My kids already went to bed, so I had to have Dave take a picture of me demonstrating the toothbrush hold on Lacy's bear, Cinnamon, for this blog.
See how Cinnamon's arms aren't visible? They are secured under my legs. If I have to, I can maneuver my knees and calves around to keep flailing legs from becoming a problem-- Rose has escaped more than once using the strength of her legs to maneuver out of my hold. My soft, coushiny thighs cradle Cinnamon's head so I can easily brush his teeth. This is not at all painful for the child, but it is essential for healthy teeth to get them brushed at least 2-3 times a day. Brushing teeth may not be the answer for everyone's dental issues, but it certainly is the best defense. You don't really even need to use tooth paste-- our dentist friend from church told us about how he once brushed his teeth with Mountain Dew. Hmmm. Okay.

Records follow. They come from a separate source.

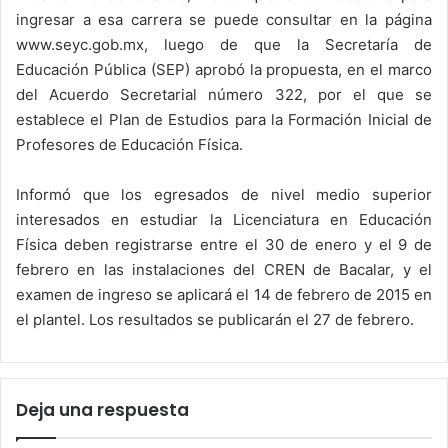
ingresar a esa carrera se puede consultar en la página
www.seyc.gob.mx, luego de que la Secretaría de
Educación Pública (SEP) aprobó la propuesta, en el marco
del Acuerdo Secretarial número 322, por el que se
establece el Plan de Estudios para la Formación Inicial de
Profesores de Educación Física.
Informó que los egresados de nivel medio superior
interesados en estudiar la Licenciatura en Educación
Física deben registrarse entre el 30 de enero y el 9 de
febrero en las instalaciones del CREN de Bacalar, y el
examen de ingreso se aplicará el 14 de febrero de 2015 en
el plantel. Los resultados se publicarán el 27 de febrero.
Deja una respuesta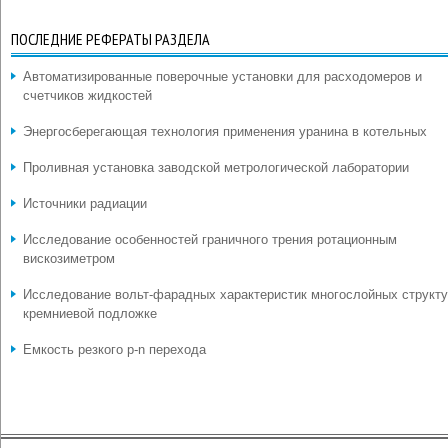
ПОСЛЕДНИЕ РЕФЕРАТЫ РАЗДЕЛА
Автоматизированные поверочные установки для расходомеров и
счетчиков жидкостей
Энергосберегающая технология применения уранина в котельных
Проливная установка заводской метрологической лаборатории
Источники радиации
Исследование особенностей граничного трения ротационным
вискозиметром
Исследование вольт-фарадных характеристик многослойных структу
кремниевой подложке
Емкость резкого p-n перехода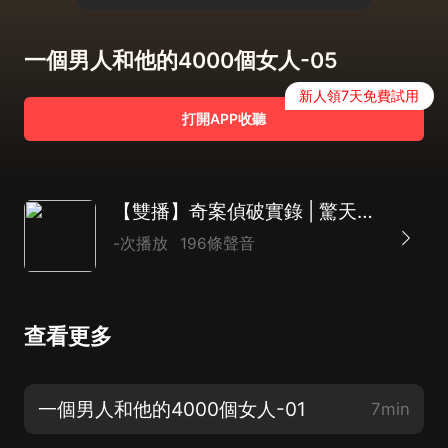
一個男人和他的4000個女人-05
新人領7天免費試用
打開APP收聽
【雙播】奇案偵破實錄 | 驚天大案 | 一探究竟
-次播放
196條聲音
查看更多
一個男人和他的4000個女人-01
7min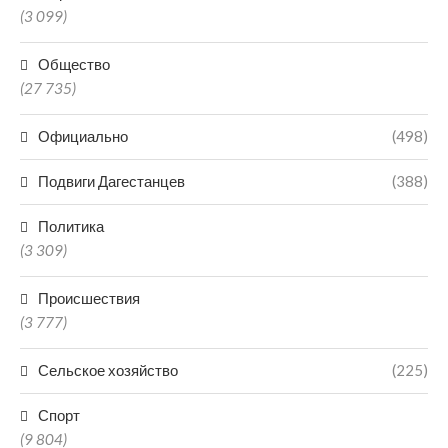
(3 099)
Общество
(27 735)
Официально
(498)
Подвиги Дагестанцев
(388)
Политика
(3 309)
Происшествия
(3 777)
Сельское хозяйство
(225)
Спорт
(9 804)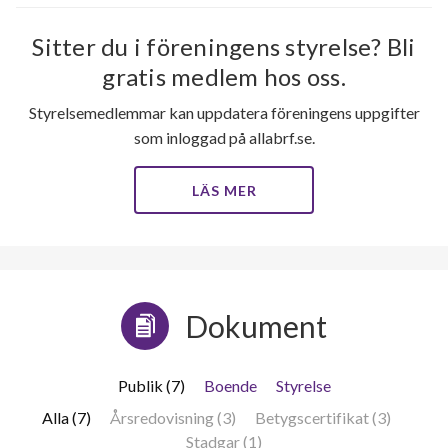
lägenheter
Sitter du i föreningens styrelse? Bli
gratis medlem hos oss.
Styrelsemedlemmar kan uppdatera föreningens uppgifter
som inloggad på allabrf.se.
LÄS MER
Dokument
Publik (7)
Boende
Styrelse
Alla (7)
Årsredovisning (3)
Betygscertifikat (3)
Stadgar (1)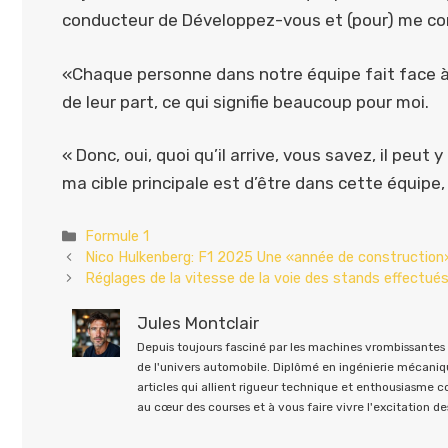
conducteur de Développez-vous et (pour) me conc
«Chaque personne dans notre équipe fait face à
de leur part, ce qui signifie beaucoup pour moi.
« Donc, oui, quoi qu’il arrive, vous savez, il peu
ma cible principale est d’être dans cette équipe,
Catégories
Formule 1
Nico Hulkenberg: F1 2025 Une «année de construction» 
Réglages de la vitesse de la voie des stands effectué
Jules Montclair
Depuis toujours fasciné par les machines vrombissantes e
de l'univers automobile. Diplômé en ingénierie mécaniqu
articles qui allient rigueur technique et enthousiasme 
au cœur des courses et à vous faire vivre l'excitation des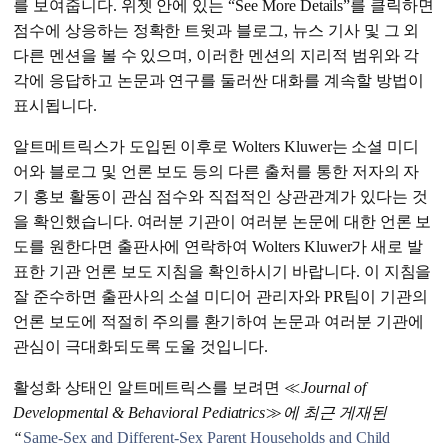
를 보여줍니다. 위젯 안에 있는 “See More Details”를 클릭하면
점수에 상응하는 정확한 트윗과 블로그, 뉴스 기사 및 그 외
다른 멘션을 볼 수 있으며, 이러한 멘션의 지리적 범위와 각
각에 응답하고 논문과 연구를 둘러싼 대화를 계속할 방법이
표시됩니다.
알트메트릭스가 도입된 이후로 Wolters Kluwer는 소셜 미디
어와 블로그 및 언론 보도 등의 다른 출처를 통한 저자의 자
기 홍보 활동이 관심 점수와 직접적인 상관관계가 있다는 것
을 확인했습니다. 여러분 기관이 여러분 논문에 대한 언론 보
도를 원한다면 출판사에 연락하여 Wolters Kluwer가 새로 발
표한 기관 언론 보도 지침을 확인하시기 바랍니다. 이 지침을
잘 준수하면 출판사의 소셜 미디어 관리자와 PR팀이 기관의
언론 보도에 적절히 주의를 환기하여 논문과 여러분 기관에
관심이 극대화되도록 도울 것입니다.
활성화 상태인 알트메트릭스를 보려면 ≪
Journal of
Developmental & Behavioral Pediatrics
≫
에 최근 게재된
“
Same-Sex and Different-Sex Parent Households and Child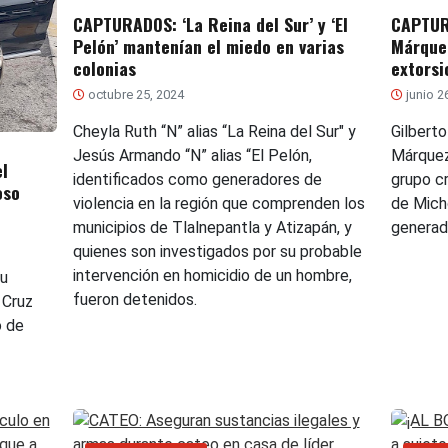
CAPTURADOS: ‘La Reina del Sur’ y ‘El
CAPTUR
Pelón’ mantenían el miedo en varias
Márquez
colonias
extors
octubre 25, 2024
junio 2
Cheyla Ruth “N” alias “La Reina del Sur" y
Gilbert
Jesús Armando “N” alias “El Pelón,
Márquez
l
identificados como generadores de
grupo c
oso
violencia en la región que comprenden los
de Mich
municipios de Tlalnepantla y Atizapán, y
generad
quienes son investigados por su probable
intervención en homicidio de un hombre,
su
fueron detenidos.
 Cruz
o de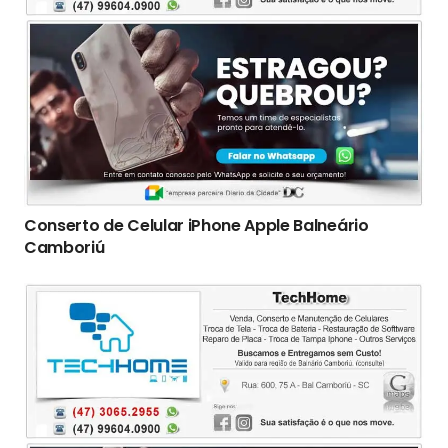
Conserto de Celular iPhone Apple Balneário
Camboriú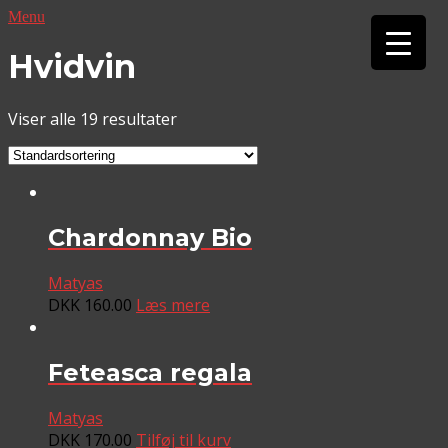
Menu
▼
Hvidvin
▼
Viser alle 19 resultater
Chardonnay Bio
Matyas
DKK
160.00
Læs mere
Feteasca regala
Matyas
DKK
170.00
Tilføj til kurv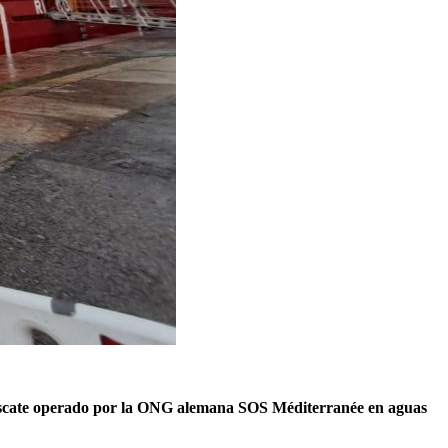
e rescate operado por la ONG alemana SOS Méditerranée
en aguas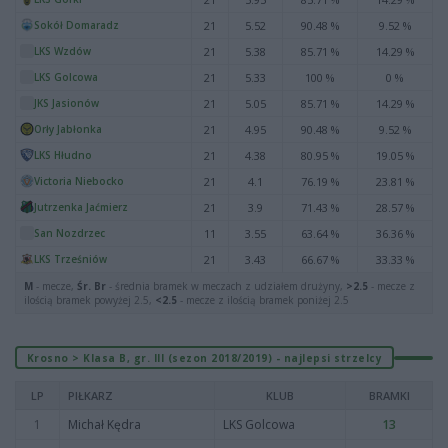
Sokół Domaradz
21
5.52
90.48 %
9.52 %
LKS Wzdów
21
5.38
85.71 %
14.29 %
LKS Golcowa
21
5.33
100 %
0 %
JKS Jasionów
21
5.05
85.71 %
14.29 %
Orły Jabłonka
21
4.95
90.48 %
9.52 %
LKS Hłudno
21
4.38
80.95 %
19.05 %
Victoria Niebocko
21
4.1
76.19 %
23.81 %
Jutrzenka Jaćmierz
21
3.9
71.43 %
28.57 %
San Nozdrzec
11
3.55
63.64 %
36.36 %
LKS Trześniów
21
3.43
66.67 %
33.33 %
M
- mecze,
Śr. Br
- średnia bramek w meczach z udziałem drużyny,
>2.5
- mecze z
ilością bramek powyżej 2.5,
<2.5
- mecze z ilością bramek poniżej 2.5
Krosno > Klasa B, gr. III (sezon 2018/2019) - najlepsi strzelcy
LP
PIŁKARZ
KLUB
BRAMKI
1
Michał Kędra
LKS Golcowa
13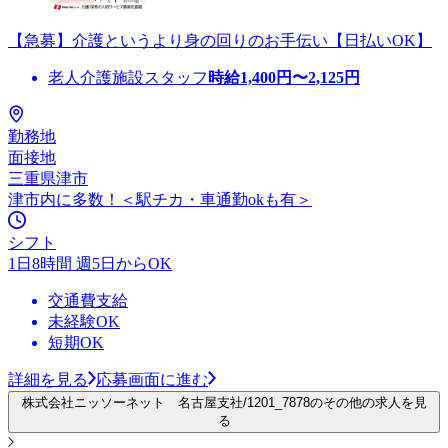
【急募】介護というより身の回りのお手伝い【日払いOK】
老人介護施設スタッフ
時給
1,400
円〜
2,125
円
勤務地
面接地
三重県津市
津市内に多数！＜駅チカ・車通勤okも有＞
シフト
1日8時間 週5日からOK
交通費支給
未経験OK
短期OK
詳細を見る
応募画面に進む
株式会社ニッソーネット 名古屋支社/1201_7878のその他の求人を見
る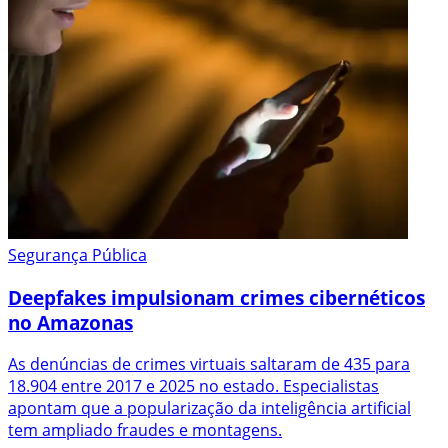
Segurança Pública
Deepfakes impulsionam crimes cibernéticos
no Amazonas
As denúncias de crimes virtuais saltaram de 435 para
18.904 entre 2017 e 2025 no estado. Especialistas
apontam que a popularização da inteligência artificial
tem ampliado fraudes e montagens.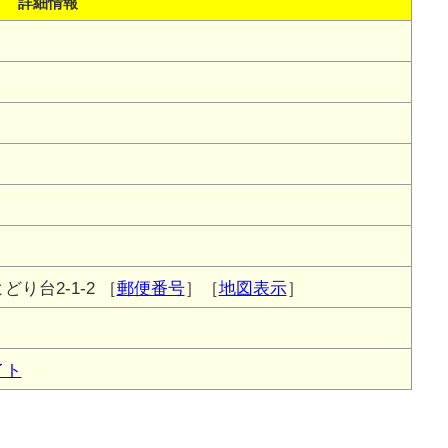
詳細情報
り台2-1-2
［
郵便番号
］［
地図表示
］
イト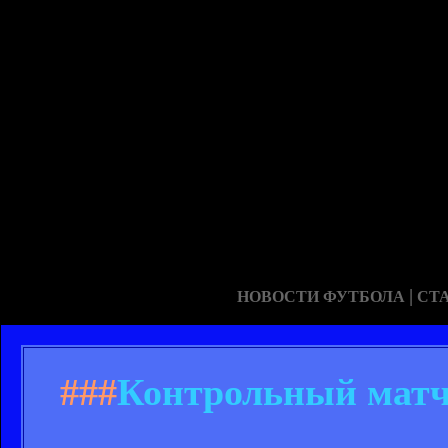
|
НОВОСТИ ФУТБОЛА
СТ
###
Контрольный матч.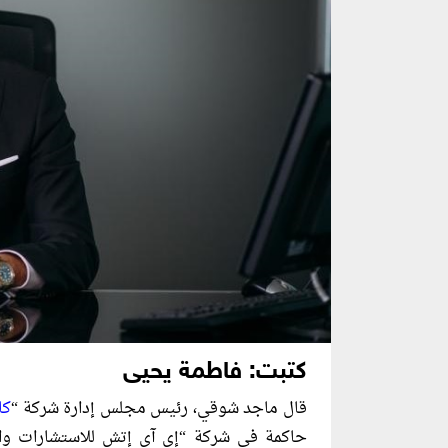
كتبت: فاطمة يحيى
قال ماجد شوقي، رئيس مجلس إدارة شركة “
كا
حاكمة في شركة “إي آي إتش للاستشارات والاس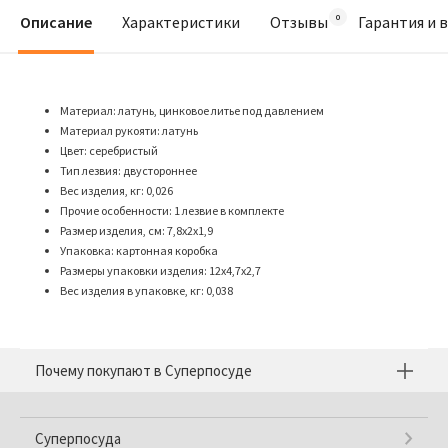
Описание
Характеристики
Отзывы
Гарантия и 
Материал: латунь, цинковое литье под давлением
Материал рукояти: латунь
Цвет: серебристый
Тип лезвия: двустороннее
Вес изделия, кг: 0,026
Прочие особенности: 1 лезвие в комплекте
Размер изделия, см: 7,8x2x1,9
Упаковка: картонная коробка
Размеры упаковки изделия: 12x4,7x2,7
Вес изделия в упаковке, кг: 0,038
Почему покупают в Суперпосуде
Суперпосуда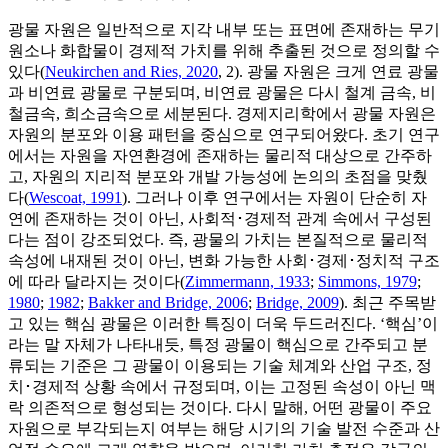
광물 자원은 일반적으로 지각 내부 또는 표면에 존재하는 무기
원소나 화합물이 경제적 가치를 위해 추출된 것으로 정의할 수
있다(
Neukirchen and Ries, 2020
, 2). 광물 자원은 크게 연료 광물
과 비연료 광물로 구분되며, 비연료 광물은 다시 철계 금속, 비
철금속, 희소금속으로 세분된다. 경제지리학에서 광물 자원은
자원의 분포와 이용 패턴을 중심으로 연구되어왔다. 초기 연구
에서는 자원을 자연환경에 존재하는 물리적 대상으로 간주하
고, 자원의 지리적 분포와 개발 가능성에 논의의 초점을 맞췄
다(
Wescoat, 1991
). 그러나 이후 연구에서는 자원이 단순히 자
연에 존재하는 것이 아닌, 사회적･경제적 관계 속에서 구성된
다는 점이 강조되었다. 즉, 광물의 가치는 본질적으로 물리적
속성에 내재된 것이 아닌, 변화 가능한 사회･경제･정치적 구조
에 따라 달라지는 것이다(
Zimmermann, 1933
;
Simmons, 1979
;
1980
;
1982
;
Bakker and Bridge, 2006
;
Bridge, 2009
). 최근 주목받
고 있는 핵심 광물은 이러한 특징이 더욱 두드러진다. ‘핵심’이
라는 말 자체가 나타내듯, 특정 광물이 핵심으로 간주되고 분
류되는 기준은 그 광물이 이용되는 기술 체계와 산업 구조, 정
치･경제적 상황 속에서 규정되며, 이는 고정된 속성이 아닌 맥
락 의존적으로 형성되는 것이다. 다시 말해, 어떤 광물이 주요
자원으로 부각되는지 여부는 해당 시기의 기술 발전 수준과 산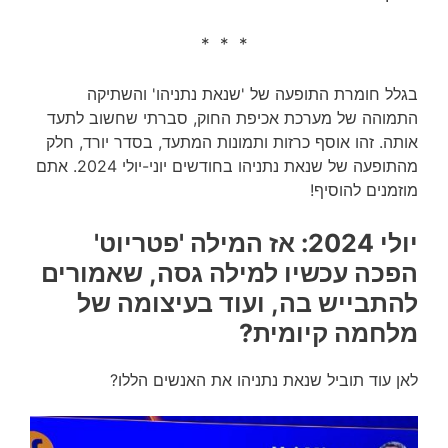
* * *
בגלל חומרת התופעה של 'שנאת נתניהו' והשתיקה
התמוהה של מערכת אכיפת החוק, סברתי שחשוב לתעד
אותה. זהו אוסף כרזות ותמונות המתעד, בסדר יורד, חלק
מהתופעה של שנאת נתניהו בחודשים יוני-יולי 2024. אתם
מוזמנים להוסיף!
יולי 2024: אז המילה 'פטריוט'
הפכה עכשיו למילה גסה, שאמורים
להתבייש בה, ועוד בעיצומה של
מלחמה קיומית?
לאן עוד תוביל שנאת נתניהו את האנשים הללו?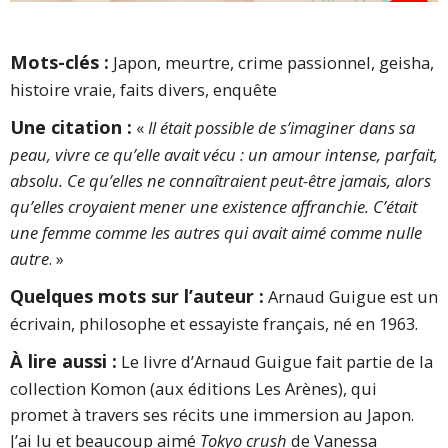
Mots-clés :
Japon, meurtre, crime passionnel, geisha,
histoire vraie, faits divers, enquête
Une citation :
«
Il était possible de s’imaginer dans sa
peau, vivre ce qu’elle avait vécu : un amour intense, parfait,
absolu. Ce qu’elles ne connaîtraient peut-être jamais, alors
qu’elles croyaient mener une existence affranchie. C’était
une femme comme les autres qui avait aimé comme nulle
autre
. »
Quelques mots sur l’auteur :
Arnaud Guigue est un
écrivain, philosophe et essayiste français, né en 1963.
À lire aussi :
Le livre d’Arnaud Guigue fait partie de la
collection Komon (aux éditions Les Arènes), qui
promet à travers ses récits une immersion au Japon.
J’ai lu et beaucoup aimé
Tokyo crush
de Vanessa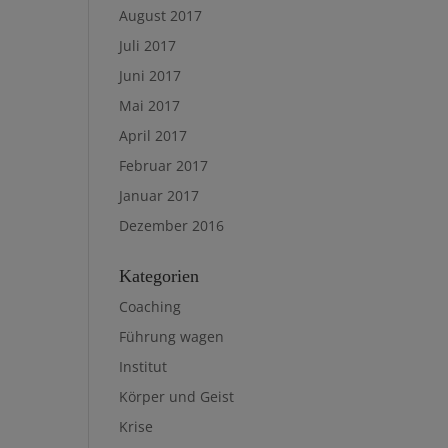
August 2017
Juli 2017
Juni 2017
Mai 2017
April 2017
Februar 2017
Januar 2017
Dezember 2016
Kategorien
Coaching
Führung wagen
Institut
Körper und Geist
Krise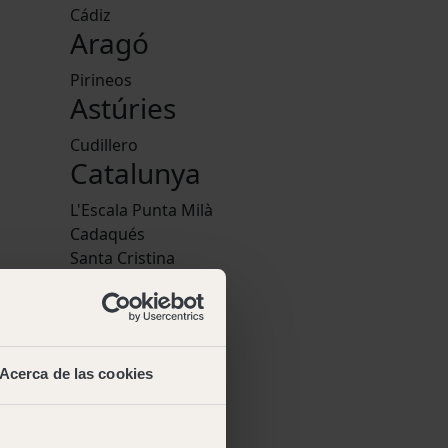
Cádiz
Aragó
Pirineos
Astúries
Cudillero
Catalunya
L'Escala Punta Milà
Cadaqués
Santa Cristina
Cala Montgó
nglish
,
Pedraforca
tuguese
Comunitat
Valenciana
Acerca de las cookies
Jávea
 web
·
Euskadi
dicions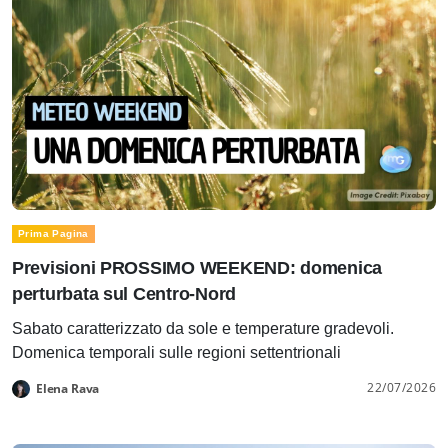
Prima Pagina
Previsioni PROSSIMO WEEKEND: domenica
perturbata sul Centro-Nord
Sabato caratterizzato da sole e temperature gradevoli.
Domenica temporali sulle regioni settentrionali
22/07/2026
Elena Rava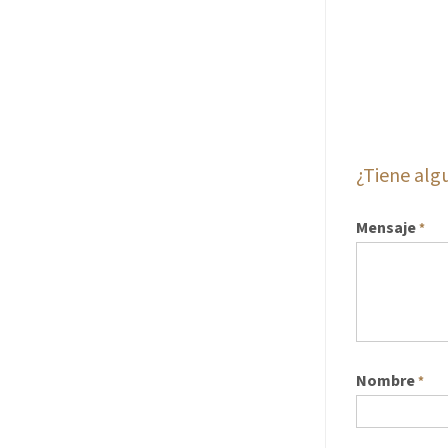
¿Tiene al
Mensaje
*
Nombre
*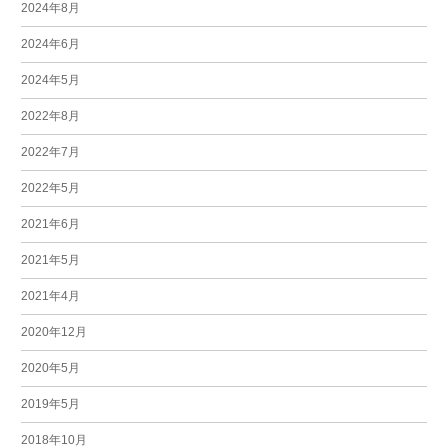
2024年8月
2024年6月
2024年5月
2022年8月
2022年7月
2022年5月
2021年6月
2021年5月
2021年4月
2020年12月
2020年5月
2019年5月
2018年10月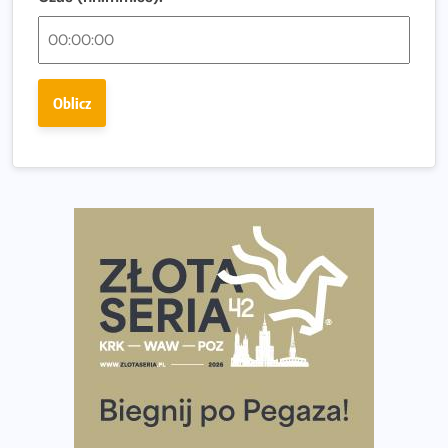
Regeneracja w bieganiu. Co warto o niej wiedzieć?
Ostatnie wolne miejsca na jubileuszowy Bieg
Fabrykanta. Organizatorzy odkrywają trasę dzień po
Oblicz
dniu.
Złota Seria 42 rośnie. Coraz więcej maratończyków
wybiera wyzwanie trzech największych maratonów w
Polsce
Praska 5k Run gospodarzem Mistrzostw Polski
Największy Bieg Powstania Warszawskiego w historii.
Ponad 12 tysięcy uczestników pobiegło dla Bohaterów!
Tętno vs tempo – czym kierować się w bieganiu?
Co ma dużo białka? Produkty, które warto włączyć do
diety
Rozbiegany Olsztyn szykuje się na weekend z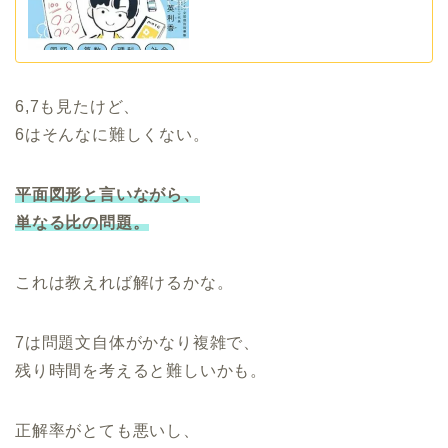
6,7も見たけど、
6はそんなに難しくない。
平面図形と言いながら、
単なる比の問題。
これは教えれば解けるかな。
7は問題文自体がかなり複雑で、
残り時間を考えると難しいかも。
正解率がとても悪いし、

Some people are so lucky to have good genes and even constant junk food with zero oral health care results in perfect teeth, but we have bad genetics on our side, so even our careful diets resulted in massive tooth decay. And tooth decay is costly. We have excellent dental insurance, but it doesn't cover the cost of the drug cocktail that Lacy receives before her dental appointment-- that runs us $80 a pop. Rose's teeth were much more expensive: $200 out of pocket expenses for the surgery center, $80 for the anesthesiologist, plus additional costs for what our insurance didn't cover. I still owe the dental office about $200 and will be paying another $80 tomorrow.
Aaaand on to tomorrow: I already mentioned that we will need to pay the dental office $80 for Lacy's happy drink cocktail (Evil Dental actually worked on Rose's teeth without any medication, but this dental office is so much better and would never consider doing something so horrible-- I was so scared for Rose's oral health that I actually allowed them to do that. Bad mom!). She is getting a crown on one of her front teeth. She previously had a filling, but in her eagerness to lose a tooth, she popped that filling right off the tooth. Her permanent tooth will not come in until she is about 8, so the best bet is to crown it if at all possible. It also appears that she has a few minor cavities that need to be repaired, so the dentist will repair those at the same time. He will also polish up the yellowing from the fillings on her front teeth so her pearly whites will actually be white again. Our insurance covers nearly 100% on all these things, so very few out of pocket expenses. But very few does not mean zero, which should be everyone's aim. Not only will proper oral care minimize the cost for you, but it will also improve overall health.
Oral care is very important for children and adults alike. Don't neglect your own teeth! Brush your teeth after meals and floss once daily. Eat less sugar and lots of fruits and vegetables. Take care of your teeth and you'll have them a long, long time.